**Text section**:
----------

Late in The Two Towers, as Frodo and Sam are on their way to their fateful encounter with Shelob, they take a rest, exhausted by their long climb and wondering whether Gollum has abandoned them. They both fall asleep, and I quote what follows at some length:
And so Gollum found them hours later, when he returned, crawling and creeping down the path out of the gloom ahead. Sam sat propped against the stone, his head dropping sideways and his breathing heavy. In his lap lay Frodo's head, drowned deep in sleep; upon his white forehead lay one of Sam's brown hands, and the other lay softly upon his master's breast. Peace was in both their faces.
Gollum looked at them. A strange expression passed over his lean hungry face. The gleam faded from his eyes, and they went dim and grey, old and tired. A spasm of pain seemed to twist him, and he turned away, peering back up towards the pass, shaking his head, as if engaged in some interior debate. Then he came back, and slowly putting out a trembling hand, very cautiously he touched Frodo's knee--but almost the touch was a caress. For a fleeting moment, could one of the sleepers seen him, they would have though that they beheld an old weary hobbit, shrunken by the years that had carried him far beyond his time, beyond friends and kin, and the fields and streams of youth, an old starved pitiable thing.

----------

**Extracted data entries**:
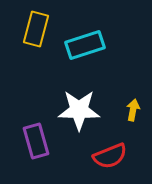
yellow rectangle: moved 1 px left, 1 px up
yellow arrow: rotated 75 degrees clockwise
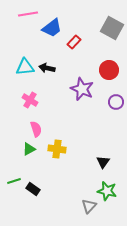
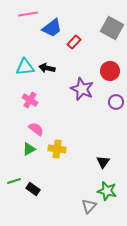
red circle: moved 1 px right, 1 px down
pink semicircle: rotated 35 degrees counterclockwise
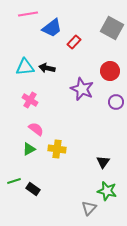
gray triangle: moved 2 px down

----------

**What to work on**:
(1) Can you copy the passage about Gollum finding Frodo and Sam asleep word for word, starting with "Gollum looked at" and going on through "starved pitiable thing."?
(2) Would you set down every line of the extracted data entries without changes, leaving the pictures out of your answer?

**Problem solutions**:
(1)
Gollum looked at them. A strange expression passed over his lean hungry face. The gleam faded from his eyes, and they went dim and grey, old and tired. A spasm of pain seemed to twist him, and he turned away, peering back up towards the pass, shaking his head, as if engaged in some interior debate. Then he came back, and slowly putting out a trembling hand, very cautiously he touched Frodo's knee--but almost the touch was a caress. For a fleeting moment, could one of the sleepers seen him, they would have though that they beheld an old weary hobbit, shrunken by the years that had carried him far beyond his time, beyond friends and kin, and the fields and streams of youth, an old starved pitiable thing.

(2)
yellow rectangle: moved 1 px left, 1 px up
yellow arrow: rotated 75 degrees clockwise
red circle: moved 1 px right, 1 px down
pink semicircle: rotated 35 degrees counterclockwise
gray triangle: moved 2 px down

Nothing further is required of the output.